[Start of section]
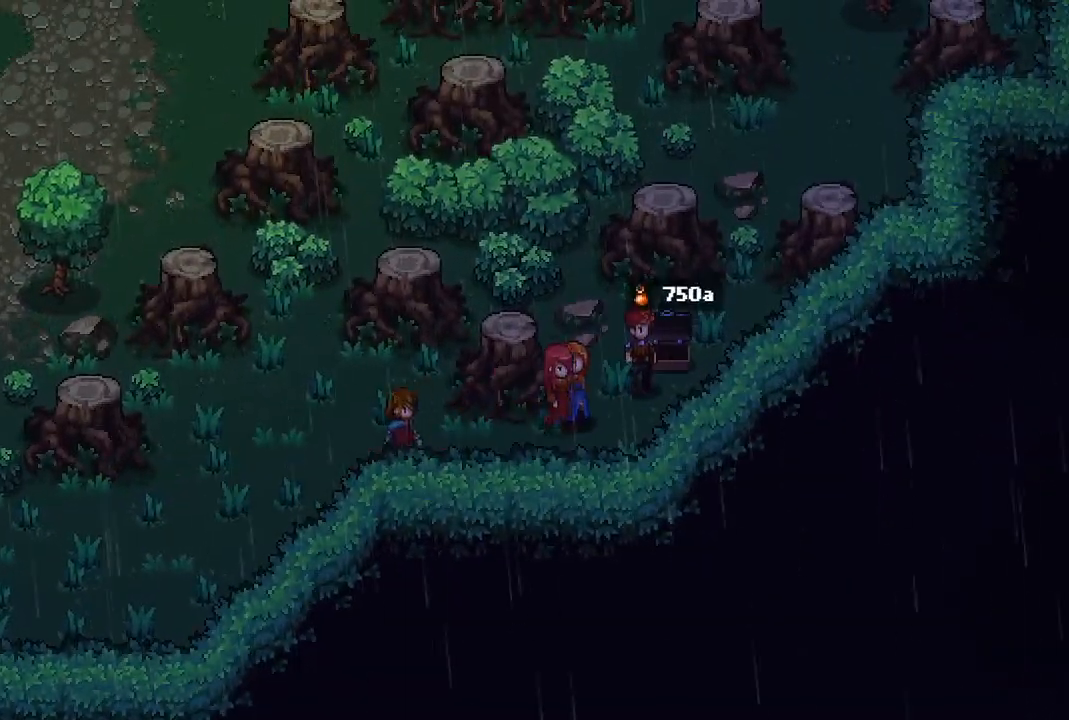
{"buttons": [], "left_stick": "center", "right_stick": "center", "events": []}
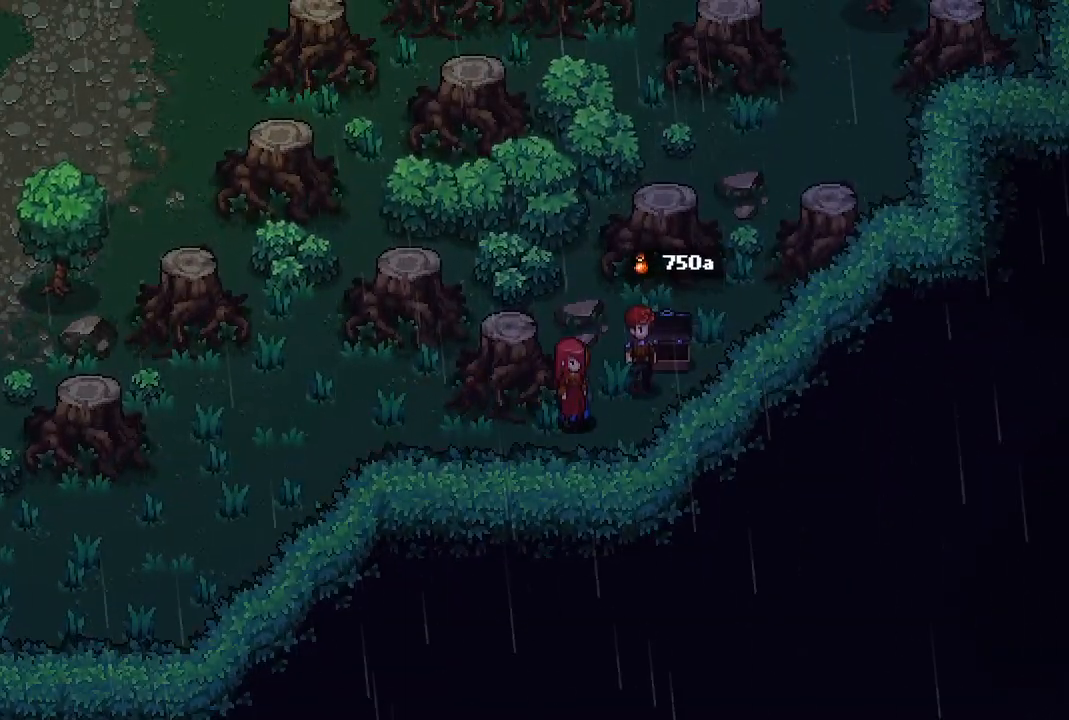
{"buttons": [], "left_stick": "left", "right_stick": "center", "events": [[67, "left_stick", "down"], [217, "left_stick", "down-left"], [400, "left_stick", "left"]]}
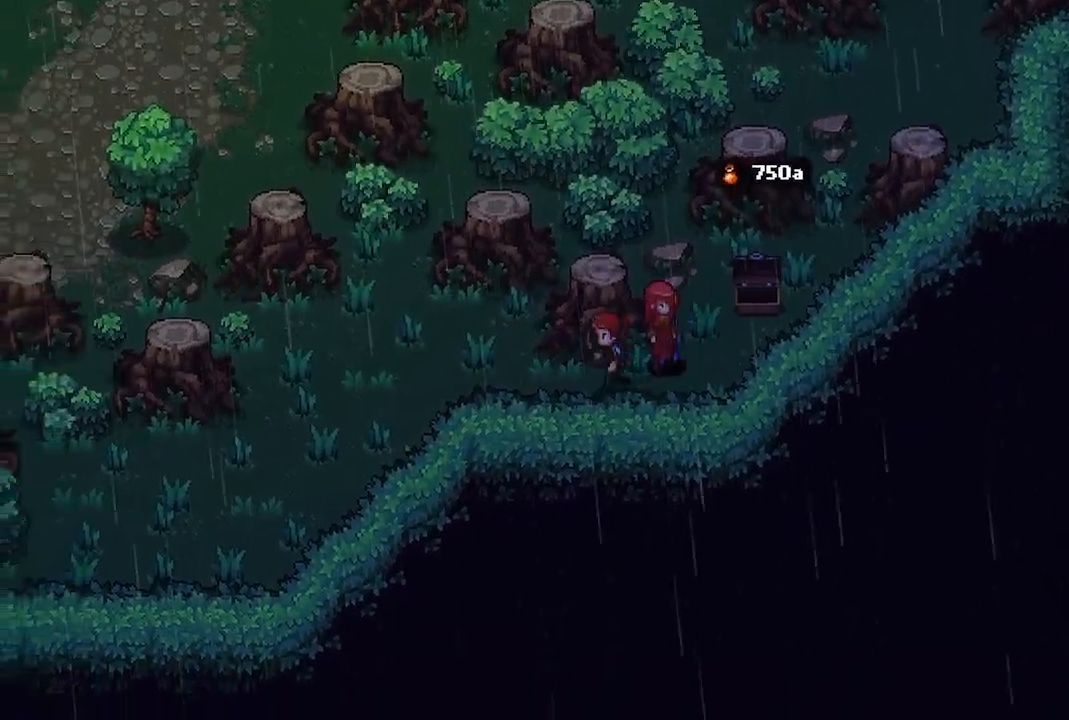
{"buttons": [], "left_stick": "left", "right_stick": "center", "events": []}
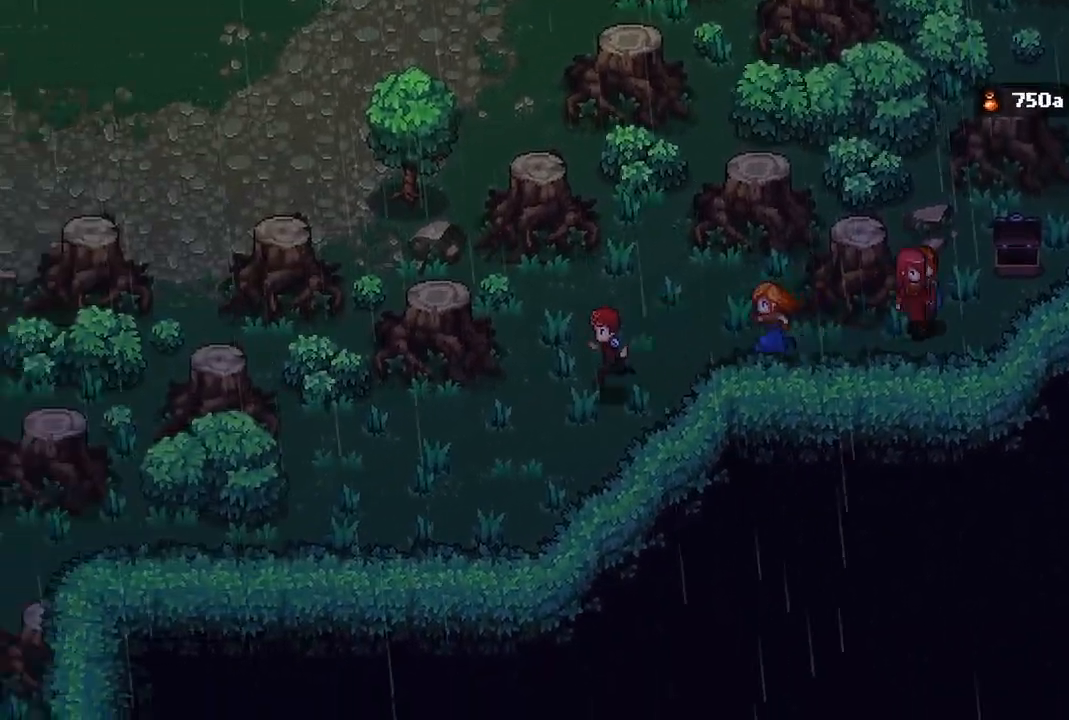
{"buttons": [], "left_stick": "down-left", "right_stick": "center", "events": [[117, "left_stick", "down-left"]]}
[End of section]
[Start of section]
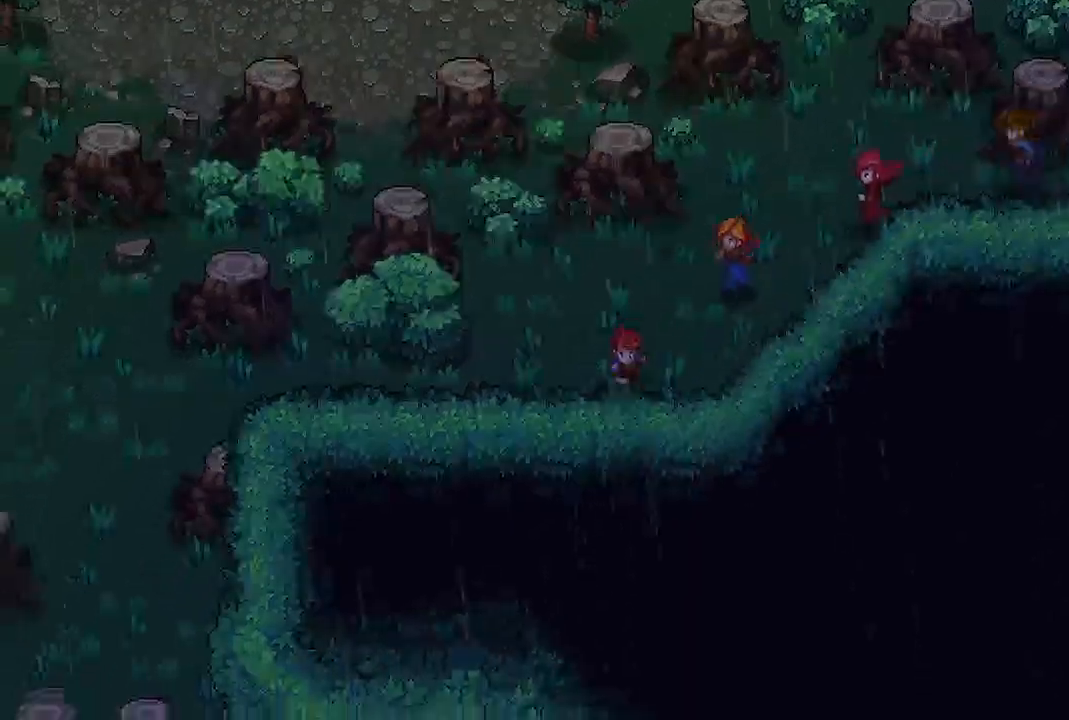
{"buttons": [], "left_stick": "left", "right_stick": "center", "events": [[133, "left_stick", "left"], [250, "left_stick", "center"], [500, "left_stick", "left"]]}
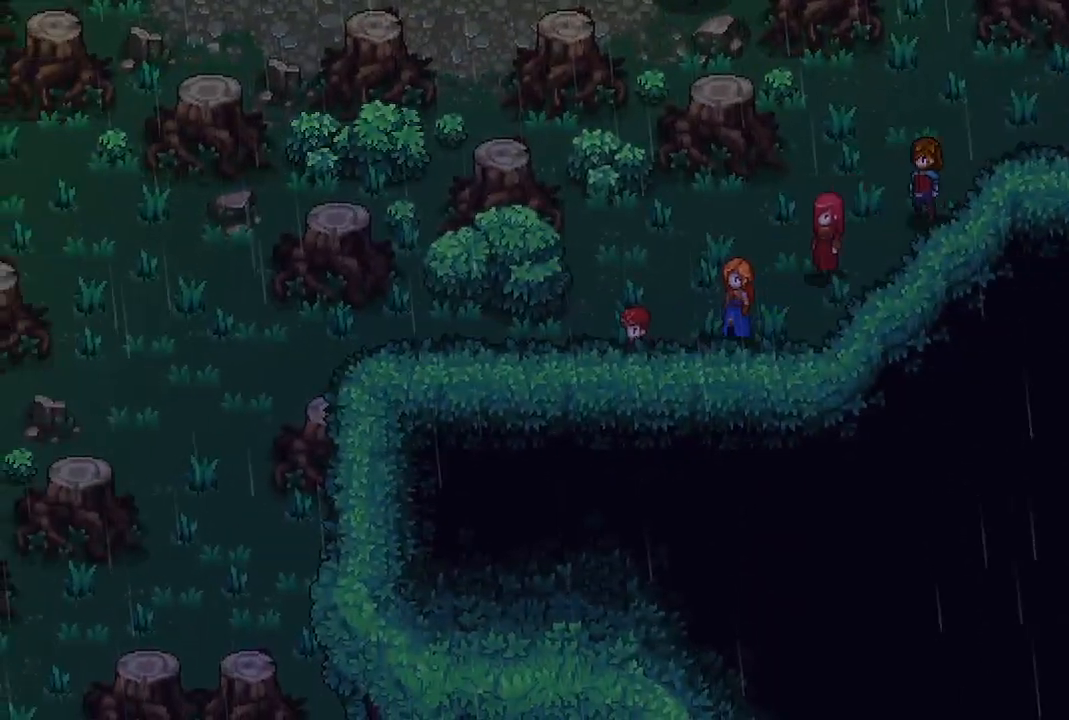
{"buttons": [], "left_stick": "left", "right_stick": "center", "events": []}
[End of section]
Only a number belongs in the answer: state how many lines of the entries above hold "down".

2